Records
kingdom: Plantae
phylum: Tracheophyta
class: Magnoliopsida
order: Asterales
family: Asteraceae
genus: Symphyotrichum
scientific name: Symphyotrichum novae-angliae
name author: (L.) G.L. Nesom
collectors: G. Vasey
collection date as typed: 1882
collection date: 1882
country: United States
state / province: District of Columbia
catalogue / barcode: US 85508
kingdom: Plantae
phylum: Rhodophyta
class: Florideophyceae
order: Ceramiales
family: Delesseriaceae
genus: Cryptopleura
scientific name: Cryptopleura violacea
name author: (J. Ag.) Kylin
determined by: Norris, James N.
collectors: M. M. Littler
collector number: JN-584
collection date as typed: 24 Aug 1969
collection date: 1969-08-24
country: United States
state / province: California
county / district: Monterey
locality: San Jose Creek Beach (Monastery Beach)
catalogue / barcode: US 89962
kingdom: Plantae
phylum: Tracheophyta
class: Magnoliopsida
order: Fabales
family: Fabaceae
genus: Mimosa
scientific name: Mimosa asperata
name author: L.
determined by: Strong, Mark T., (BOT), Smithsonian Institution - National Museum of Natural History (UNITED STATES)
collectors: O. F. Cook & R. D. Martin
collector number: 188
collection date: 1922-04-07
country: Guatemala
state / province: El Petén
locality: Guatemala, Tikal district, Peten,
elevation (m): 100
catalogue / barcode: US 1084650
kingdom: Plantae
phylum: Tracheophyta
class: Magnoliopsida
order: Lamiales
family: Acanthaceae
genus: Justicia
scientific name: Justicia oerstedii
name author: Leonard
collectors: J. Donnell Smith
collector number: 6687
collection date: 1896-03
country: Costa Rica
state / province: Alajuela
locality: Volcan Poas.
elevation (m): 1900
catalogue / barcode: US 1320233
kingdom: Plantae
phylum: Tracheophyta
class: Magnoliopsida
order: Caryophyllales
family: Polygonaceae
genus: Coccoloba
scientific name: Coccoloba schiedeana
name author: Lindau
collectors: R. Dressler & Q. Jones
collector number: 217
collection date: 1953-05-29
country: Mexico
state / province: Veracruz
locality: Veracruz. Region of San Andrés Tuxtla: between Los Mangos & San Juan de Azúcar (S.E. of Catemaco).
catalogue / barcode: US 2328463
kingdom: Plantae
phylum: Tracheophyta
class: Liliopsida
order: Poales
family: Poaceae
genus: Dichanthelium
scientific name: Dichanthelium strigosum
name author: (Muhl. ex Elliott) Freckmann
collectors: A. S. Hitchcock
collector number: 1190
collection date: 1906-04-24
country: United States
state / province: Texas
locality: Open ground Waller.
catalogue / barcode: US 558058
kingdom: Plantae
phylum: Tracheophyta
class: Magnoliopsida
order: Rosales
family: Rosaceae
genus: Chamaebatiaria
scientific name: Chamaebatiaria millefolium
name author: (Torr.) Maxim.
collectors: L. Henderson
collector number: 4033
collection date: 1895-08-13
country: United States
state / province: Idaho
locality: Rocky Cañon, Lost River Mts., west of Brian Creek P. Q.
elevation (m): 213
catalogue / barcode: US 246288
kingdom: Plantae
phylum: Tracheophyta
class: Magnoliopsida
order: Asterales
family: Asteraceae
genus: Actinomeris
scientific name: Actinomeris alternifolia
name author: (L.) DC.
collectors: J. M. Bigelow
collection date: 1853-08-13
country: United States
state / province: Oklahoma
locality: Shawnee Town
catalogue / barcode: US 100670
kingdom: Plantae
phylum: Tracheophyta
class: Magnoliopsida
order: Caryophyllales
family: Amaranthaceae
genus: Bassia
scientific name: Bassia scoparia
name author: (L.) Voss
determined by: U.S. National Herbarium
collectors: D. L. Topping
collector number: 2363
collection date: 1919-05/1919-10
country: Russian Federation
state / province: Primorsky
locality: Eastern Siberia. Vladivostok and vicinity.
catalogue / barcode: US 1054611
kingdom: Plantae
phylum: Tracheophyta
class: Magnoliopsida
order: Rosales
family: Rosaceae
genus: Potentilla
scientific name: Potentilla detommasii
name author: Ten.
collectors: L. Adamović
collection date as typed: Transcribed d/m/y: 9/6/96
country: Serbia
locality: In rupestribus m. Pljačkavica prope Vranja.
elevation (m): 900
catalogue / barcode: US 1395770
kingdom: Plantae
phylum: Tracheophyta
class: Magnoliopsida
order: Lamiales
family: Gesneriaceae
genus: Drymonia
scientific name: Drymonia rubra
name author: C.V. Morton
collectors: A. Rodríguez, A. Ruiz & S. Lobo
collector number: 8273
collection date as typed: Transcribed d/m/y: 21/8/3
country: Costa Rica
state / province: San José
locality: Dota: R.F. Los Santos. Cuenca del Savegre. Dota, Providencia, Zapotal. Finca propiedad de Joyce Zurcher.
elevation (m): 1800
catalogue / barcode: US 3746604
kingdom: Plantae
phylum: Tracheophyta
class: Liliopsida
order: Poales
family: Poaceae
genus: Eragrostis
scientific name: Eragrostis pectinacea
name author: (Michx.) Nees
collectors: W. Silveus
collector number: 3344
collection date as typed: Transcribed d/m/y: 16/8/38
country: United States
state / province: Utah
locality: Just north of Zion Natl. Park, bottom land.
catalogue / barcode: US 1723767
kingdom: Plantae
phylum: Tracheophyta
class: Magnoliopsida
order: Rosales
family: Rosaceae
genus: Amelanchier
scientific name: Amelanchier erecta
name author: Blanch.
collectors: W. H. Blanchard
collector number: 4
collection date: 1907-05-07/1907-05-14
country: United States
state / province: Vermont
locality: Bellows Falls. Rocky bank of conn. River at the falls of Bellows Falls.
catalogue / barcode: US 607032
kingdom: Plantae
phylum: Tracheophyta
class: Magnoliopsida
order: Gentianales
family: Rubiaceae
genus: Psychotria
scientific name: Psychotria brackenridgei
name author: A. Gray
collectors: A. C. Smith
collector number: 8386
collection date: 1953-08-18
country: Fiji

WHAT YOU HAVE TO DO → Pick out every line in the rows above that contains the string "province", and copy each of those lines.

OUTPUT BELOW →
state / province: District of Columbia
state / province: California
state / province: El Petén
state / province: Alajuela
state / province: Veracruz
state / province: Texas
state / province: Idaho
state / province: Oklahoma
state / province: Primorsky
state / province: San José
state / province: Utah
state / province: Vermont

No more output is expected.